Monique Medeiros perde ação contra Secretaria de Educação

Monique Medeiros

Monique Medeiros, presa pelo envolvimento na morte do filho Henry Borel, teve negado o pedido de indenização por danos morais que movia contra a Secretaria Municipal de Educação do Rio de Janeiro. A ação judicial solicitava uma compensação de R$ 100 mil devido às declarações do secretário Renan Ferreirinha, feitas em 2023, quando Monique retornou ao trabalho após a revogação de sua prisão.

Na ocasião, Ferreirinha declarou publicamente seu desconforto com o retorno de Monique à pasta municipal, mesmo em função administrativa. “Se dependesse de mim, Monique Medeiros já teria sido demitida há muito tempo, mas sabemos como a Justiça demora no Brasil”, afirmou o secretário, em depoimento ao jornal O Dia.

Ele ainda reforçou que a presença dela em ambiente escolar seria inadequada: “Ela retornou ao trabalho em função administrativa no almoxarifado da Secretaria, longe da sala de aula e das nossas escolas. Precisamos todos, como sociedade, cobrar mais agilidade na conclusão do julgamento para que a justiça seja feita em nome e memória do menino Henry”, concluiu.

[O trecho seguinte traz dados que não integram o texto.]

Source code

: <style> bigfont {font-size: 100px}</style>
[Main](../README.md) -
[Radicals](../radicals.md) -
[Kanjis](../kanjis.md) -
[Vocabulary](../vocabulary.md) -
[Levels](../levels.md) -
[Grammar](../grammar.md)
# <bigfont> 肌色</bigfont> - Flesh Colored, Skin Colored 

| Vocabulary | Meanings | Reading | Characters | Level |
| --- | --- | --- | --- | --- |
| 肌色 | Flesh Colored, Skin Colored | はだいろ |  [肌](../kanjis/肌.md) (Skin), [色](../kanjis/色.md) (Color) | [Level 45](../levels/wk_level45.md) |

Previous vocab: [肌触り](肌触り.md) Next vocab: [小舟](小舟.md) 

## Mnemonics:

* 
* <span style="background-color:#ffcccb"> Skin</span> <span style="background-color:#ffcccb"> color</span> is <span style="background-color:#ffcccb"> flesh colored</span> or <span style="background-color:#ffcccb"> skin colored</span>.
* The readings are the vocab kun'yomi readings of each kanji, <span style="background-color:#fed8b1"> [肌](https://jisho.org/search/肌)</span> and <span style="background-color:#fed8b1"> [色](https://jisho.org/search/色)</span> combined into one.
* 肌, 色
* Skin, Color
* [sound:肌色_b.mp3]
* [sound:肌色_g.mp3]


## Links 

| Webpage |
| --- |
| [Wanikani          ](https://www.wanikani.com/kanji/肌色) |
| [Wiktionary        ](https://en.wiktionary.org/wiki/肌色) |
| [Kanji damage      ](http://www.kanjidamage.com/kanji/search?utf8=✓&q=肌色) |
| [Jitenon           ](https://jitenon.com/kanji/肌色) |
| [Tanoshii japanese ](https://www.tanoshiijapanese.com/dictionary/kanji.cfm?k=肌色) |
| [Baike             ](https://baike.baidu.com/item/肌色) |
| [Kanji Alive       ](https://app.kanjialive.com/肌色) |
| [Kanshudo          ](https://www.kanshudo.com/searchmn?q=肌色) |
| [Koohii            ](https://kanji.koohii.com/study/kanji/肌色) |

Monique, servidora concursada da rede municipal, foi alocada no almoxarifado da Secretaria de Educação por decisão da administração, uma vez que não poderia ser legalmente desligada ou ter sua remuneração suspensa sem condenação definitiva. Sua volta ao trabalho ocorreu após a Justiça determinar a revogação de sua prisão preventiva.

No entanto, em julho de 2023, ela retornou ao presídio de Bangu, onde segue presa, aguardando a definição do novo julgamento. A defesa da ré sustentava que as declarações de Ferreirinha haviam causado dano à sua honra, justificando o pedido de indenização.

A Justiça, no entanto, entendeu que as declarações do secretário estavam dentro do exercício legítimo da função pública e que não houve excesso ou ofensa direta à honra da servidora. Assim, a ação foi julgada improcedente, sem previsão de indenização por parte da Secretaria.

Antes do caso vir à tona, Monique Medeiros atuava como diretora da Escola Municipal Ariena Vianna da Silva, em Senador Camará, na Zona Oeste. Posteriormente, foi transferida para atuar no Tribunal de Contas do Município do Rio, no gabinete do conselheiro Luiz Antônio Guaraná. Em março de 2021, mês em que o crime ocorreu, ela foi exonerada do cargo comissionado, mas manteve o vínculo com o município em razão de seu concurso e da licença vigente.

O caso da morte de Henry Borel, de 4 anos, chocou o país em 2021 e levou à prisão Monique Medeiros e o então companheiro, o ex-vereador Jairo Souza Santos Júnior, o Dr. Jairinho. Ambos são réus por homicídio triplamente qualificado e tortura. O novo julgamento ainda não tem data definida, mas deve ocorrer nos próximos meses, após o encerramento da fase de instrução.

A repercussão do caso permanece alta, e Monique Medeiros continua sendo figura central no processo, sendo mantida no Complexo de Gericinó, em Bangu. A tentativa de responsabilizar a Secretaria de Educação, por ora, foi frustrada pela decisão judicial.